病院に来た子供(大阪市) | コワイハナシ47

病院に来た子供(大阪市)

知人の親族が脳膜炎で大阪市内のH病院に入院した時の話である。

彼が病院に担ぎ込まれた時、夜中にひとりの子供が現れた。

おかっぱ頭の着物を着た可愛い女の子で、手に鞠を持っている。いや、彼ははっきりそれを見たわけではないだろう。彼は頭を上げることができなかったはずだから。

しかし、彼は確かに見たという。その子供がベッドの脇にすくっと立ち、こちらをじっと見ていたのだと。

「もう遅いから、お帰り。もうお帰り」

本人がそう喋ったのかどうか、とにかく子供にそう言うと、しばらくして隣の患者のベッドの脇に寄って、隣の患者をじっと一晩見ていたという。

朝になって、隣のベッドの患者が亡くなった。

そして次の晩にもその子供は現れた。

今度はトーン、トーン、トーンと鞠をつく音がする。

「あ、あの子が来たら今度は俺が死ぬ」

そう思った時、その子の顔が自分の顔を覗き込むように、目の前にぬっと現れたのである。おかっぱ頭、顔の造作ひとつひとつは覚えていないが、目鼻だちの整った無表情な、しかし可愛い女の子であったという。

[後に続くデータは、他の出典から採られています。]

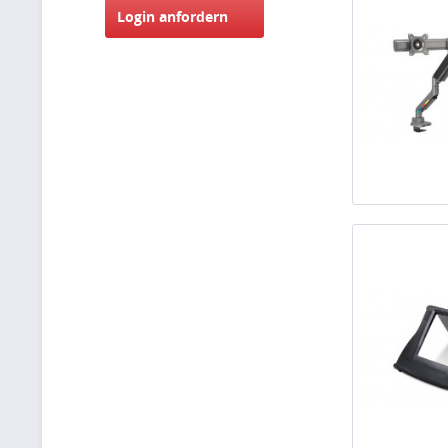
Login anfordern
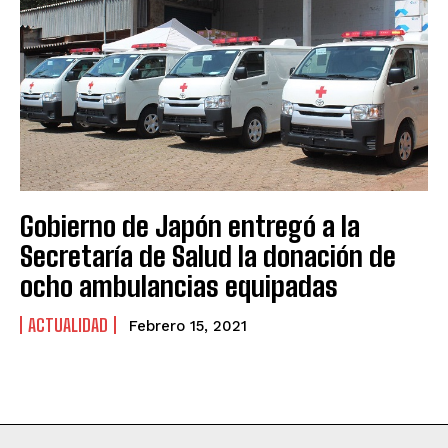
Gobierno de Japón entregó a la
Secretaría de Salud la donación de
ocho ambulancias equipadas
ACTUALIDAD
Febrero 15, 2021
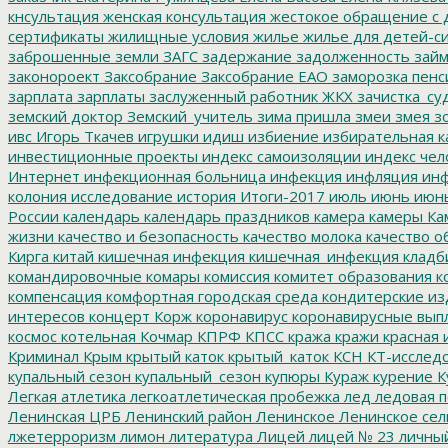
кнсультация
женская консультация
жестокое обращение с 
сертификаты
жилищные условия
жилье
жилье для детей-с
заброшенные земли
ЗАГС
задержание
задолженность
зай
законороект
Заксобрание
Заксобрание ЕАО
заморозка пенс
зарплата
зарплаты
заслуженный работник ЖКХ
зачистка_су
земский доктор
Земский_учитель
зима пришла
змеи
змея
зо
ивс
Игорь Ткачев
игрушки
идиш
избиение
избирательная к
инвестиционные проекты
индекс самоизоляции
индекс чел
Интернет
инфекционная больница
инфекция
инфляция
инф
колония
исследование
история
Итоги-2017
июль
июнь
июн
России
календарь
календарь праздников
камера
камеры
Ка
жизни
качество и безопасность
качество молока
качество о
Кирга
китай
кишечная инфекция
кишечная_инфекция
кладб
командировочные
комары
комиссия
комитет образования
к
компенсация
комфортная городская среда
кондитерские из
интересов
концерт
Корж
коронавирус
коронавирусные вып
космос
котельная
Кочмар
КПРФ
КПСС
кража
кражи
красная 
Криминал
Крым
крытый каток
крытый_каток
КСН
КТ-исслед
купальный сезон
купальный_сезон
купюры
Кураж
курение
К
Легкая атлетика
легкоатлетическая пробежка
лед
ледовая п
Ленинская ЦРБ
Ленинский район
Ленинское
Ленинское сел
лжетерроризм
лимон
литература
Лицей
лицей № 23
личны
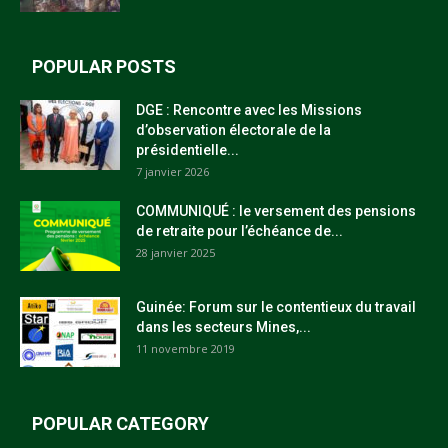
POPULAR POSTS
DGE : Rencontre avec les Missions
d’observation électorale de la
présidentielle...
7 janvier 2026
COMMUNIQUÉ : le versement des pensions
de retraite pour l’échéance de...
28 janvier 2025
Guinée: Forum sur le contentieux du travail
dans les secteurs Mines,...
11 novembre 2019
POPULAR CATEGORY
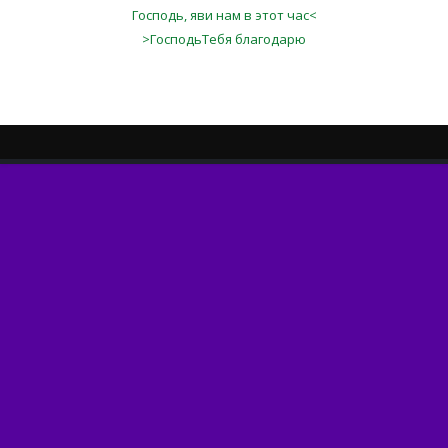
Господь, яви нам в этот час<
>ГосподьТебя благодарю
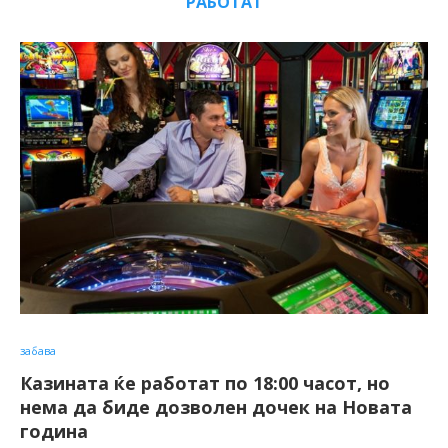
РАБОТАТ
забава
Казината ќе работат по 18:00 часот, но
нема да биде дозволен дочек на Новата
година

「あっち行け、あっち行け、あっち行け、向こう行け、来るな、来るな、来るな」

声にならない声で、必死に子供に向かって言いつづける。

朝になって、ふっと子供がいなくなった。

枕元が騒がしい。持ち直した、電話や……などと言っているのが聞こえる。

視界がはっきりしてきて、親戚縁者の顔が見える。

その時、彼は危篤状態を脱したのだ。

「ああ、腹が減った」

と彼はさっそく食べ物をねだったのである。